Avocat au barreau de Lyon
Droit du travail
LE HARCELEMENT SEXUEL               

avocats-lyon


Me Katia GUILLERMET, avocat à Lyon - chargée d'enseignement en droit du travail (Juin 2009)


Il y a harcèlement sexuel lorsqu’une personne agit en vue d’obtenir des faveurs de nature sexuelle à son profit ou au profit d’un tiers.

Son auteur : un employeur, un cadre, un agent de maîtrise, un consultant chargé du recrutement, un client de l’entreprise mais aussi un collègue de la victime.

Il peut prendre des formes diverses : chantage à l’embauche ou à la promotion, menaces de représailles en cas de refus de céder à des avances sexuelles. Victime ou agresseur, les deux sexes sont concernés.

Le harcèlement sexuel a des conséquences sur l’emploi, la carrière, les conditions de travail et la santé du salarié.



Protection des victimes et des témoins du harcèlement sexuel

Sont interdits toute sanction ou tout licenciement prononcés à l’encontre du salarié victime ou témoin. 

Est également interdite toute mesure discriminatoire directe ou indirecte concernant le reclassement, l’embauche, la rémunération, la formation, l’affectation, la qualification, la classification, la promotion professionnelle, la mutation. 

Bénéficient de cette protection les candidats à un emploi, à un stage ou à une période de formation en entreprise et les salariés. 

Ils sont protégés à l’occasion de l’embauche et tout au long de l’exécution du contrat de travail ainsi que lors de sa rupture. 

La protection s’étend au salarié qui a subi ou refusé de subir un harcèlement sexuel, ainsi qu’à celui qui a témoigné de ces faits ou les a relatés.

Au terme de la loi n° 2008-496 du 27 mai 2008 (JO du 28), est assimilé à une discrimination, tout agissement lié à l’appartenance ou la non-appartenance, vraie ou supposée, à une ethnie ou une race, la religion, les convictions, l’âge, le handicap, l’orientation sexuelle ou le sexe, et tout agissement à connotation sexuelle, subis par une personne et ayant pour objet ou pour effet de porter atteinte à sa dignité ou de créer un environnement hostile, dégradant, humiliant ou offensant. Cette loi permet ainsi de reconnaître l’existence d’un harcèlement sexuel (ou moral) même en présence d’un agissement unique, dès lors qu’il revêt une gravité certaine (cette appréciation relevant des tribunaux).

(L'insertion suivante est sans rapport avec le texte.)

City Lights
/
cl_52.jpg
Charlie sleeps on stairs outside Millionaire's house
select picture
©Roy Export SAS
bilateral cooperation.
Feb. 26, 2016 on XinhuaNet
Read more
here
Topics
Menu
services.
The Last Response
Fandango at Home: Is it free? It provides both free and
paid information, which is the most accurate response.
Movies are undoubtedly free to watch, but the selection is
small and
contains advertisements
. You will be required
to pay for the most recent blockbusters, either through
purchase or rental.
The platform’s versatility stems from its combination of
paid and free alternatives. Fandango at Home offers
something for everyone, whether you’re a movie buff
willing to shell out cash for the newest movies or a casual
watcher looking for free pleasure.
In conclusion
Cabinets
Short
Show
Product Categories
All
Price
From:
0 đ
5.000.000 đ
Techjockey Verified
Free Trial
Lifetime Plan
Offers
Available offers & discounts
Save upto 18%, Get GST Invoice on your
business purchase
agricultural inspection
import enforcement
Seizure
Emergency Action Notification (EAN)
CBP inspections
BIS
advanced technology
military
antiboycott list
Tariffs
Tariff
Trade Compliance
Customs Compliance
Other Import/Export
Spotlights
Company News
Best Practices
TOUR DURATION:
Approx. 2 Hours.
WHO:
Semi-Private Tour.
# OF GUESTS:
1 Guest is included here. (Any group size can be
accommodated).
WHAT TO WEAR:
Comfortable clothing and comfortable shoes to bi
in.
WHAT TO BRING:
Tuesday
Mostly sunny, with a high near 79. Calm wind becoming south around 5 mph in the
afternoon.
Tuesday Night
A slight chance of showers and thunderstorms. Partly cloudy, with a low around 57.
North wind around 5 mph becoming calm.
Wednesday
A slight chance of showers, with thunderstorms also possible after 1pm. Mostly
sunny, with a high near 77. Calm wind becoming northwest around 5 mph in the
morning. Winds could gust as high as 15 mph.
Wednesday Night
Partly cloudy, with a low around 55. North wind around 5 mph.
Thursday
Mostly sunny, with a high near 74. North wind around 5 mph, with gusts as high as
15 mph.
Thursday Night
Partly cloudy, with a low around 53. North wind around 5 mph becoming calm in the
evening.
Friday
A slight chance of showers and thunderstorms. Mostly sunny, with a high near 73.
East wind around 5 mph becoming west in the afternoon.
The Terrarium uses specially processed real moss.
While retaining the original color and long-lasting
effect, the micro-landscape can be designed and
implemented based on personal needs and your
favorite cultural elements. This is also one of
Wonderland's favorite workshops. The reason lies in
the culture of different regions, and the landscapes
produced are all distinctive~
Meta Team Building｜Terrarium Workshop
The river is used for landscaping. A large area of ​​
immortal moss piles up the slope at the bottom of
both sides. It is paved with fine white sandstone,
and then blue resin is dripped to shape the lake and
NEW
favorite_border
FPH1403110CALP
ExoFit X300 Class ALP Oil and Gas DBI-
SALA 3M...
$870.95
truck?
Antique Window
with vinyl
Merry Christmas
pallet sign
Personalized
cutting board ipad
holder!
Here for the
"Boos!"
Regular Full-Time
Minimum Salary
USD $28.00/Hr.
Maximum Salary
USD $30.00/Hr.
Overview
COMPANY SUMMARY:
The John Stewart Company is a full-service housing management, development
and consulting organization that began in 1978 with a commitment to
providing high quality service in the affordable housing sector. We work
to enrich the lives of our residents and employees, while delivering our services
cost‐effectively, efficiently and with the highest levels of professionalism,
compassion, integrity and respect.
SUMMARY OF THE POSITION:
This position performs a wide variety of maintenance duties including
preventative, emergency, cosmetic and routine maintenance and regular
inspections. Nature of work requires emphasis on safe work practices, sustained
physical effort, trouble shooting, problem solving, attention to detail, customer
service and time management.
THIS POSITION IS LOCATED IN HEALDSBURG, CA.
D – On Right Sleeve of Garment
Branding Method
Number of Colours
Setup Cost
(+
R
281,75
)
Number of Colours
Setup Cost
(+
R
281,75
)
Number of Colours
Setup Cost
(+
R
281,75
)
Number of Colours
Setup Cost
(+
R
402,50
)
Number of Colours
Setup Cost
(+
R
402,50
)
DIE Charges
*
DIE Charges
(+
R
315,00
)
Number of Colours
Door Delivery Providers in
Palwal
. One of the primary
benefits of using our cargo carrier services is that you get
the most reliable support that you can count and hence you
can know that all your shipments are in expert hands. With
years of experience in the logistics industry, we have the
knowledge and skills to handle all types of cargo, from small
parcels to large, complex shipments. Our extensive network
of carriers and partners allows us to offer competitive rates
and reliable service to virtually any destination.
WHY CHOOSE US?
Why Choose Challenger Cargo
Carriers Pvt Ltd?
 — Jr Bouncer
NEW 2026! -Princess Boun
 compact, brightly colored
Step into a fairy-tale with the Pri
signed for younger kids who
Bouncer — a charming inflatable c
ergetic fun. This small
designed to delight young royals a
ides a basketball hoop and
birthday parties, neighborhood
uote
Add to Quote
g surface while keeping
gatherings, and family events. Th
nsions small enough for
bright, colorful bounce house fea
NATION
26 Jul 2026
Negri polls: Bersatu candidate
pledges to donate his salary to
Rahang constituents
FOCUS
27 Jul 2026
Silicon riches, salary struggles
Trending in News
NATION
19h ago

Sanctions à l’encontre de l’auteur de harcèlement sexuel

droit du travail : 

Le salarié qui commet des actes de harcèlement sexuel est passible d’une sanction disciplinaire prononcée par l’employeur. 

Selon la Cour de cassation (Chambre sociale du 5 mars 2002), les faits de harcèlement sexuel commis par un salarié sont nécessairement constitutifs d’une faute grave.

droit pénal : 

Toute personne qui commet des actes de harcèlement sexuel encourt le risque d’être poursuivie devant la juridiction pénale à l’initiative du Parquet.

La plainte peut être déposée auprès du procureur de la République, du commissariat de police, de la gendarmerie ou du doyen des juges d’instruction du tribunal de grande instance.

L’auteur du harcèlement s’expose à une peine d’emprisonnement d’une durée maximum d’un an. Il peut être également condamné à payer une amende d’un montant maximum de 15 000 € et à verser des dommages et intérêts.


Recours

En cas de litige porté devant le juge, le salarié, aidé de son avocat, doit établir des faits qui permettent de présumer l’existence d’un harcèlement.

Au vu de ces éléments, il incombe à la partie défenderesse de prouver que ces agissements ne sont pas constitutifs d’un tel harcèlement et que sa décision est justifiée par des éléments objectifs étrangers à tout harcèlement. 

Le juge forme sa conviction après avoir ordonné, en cas de besoin, toutes les mesures d’instruction qu’il estime utiles.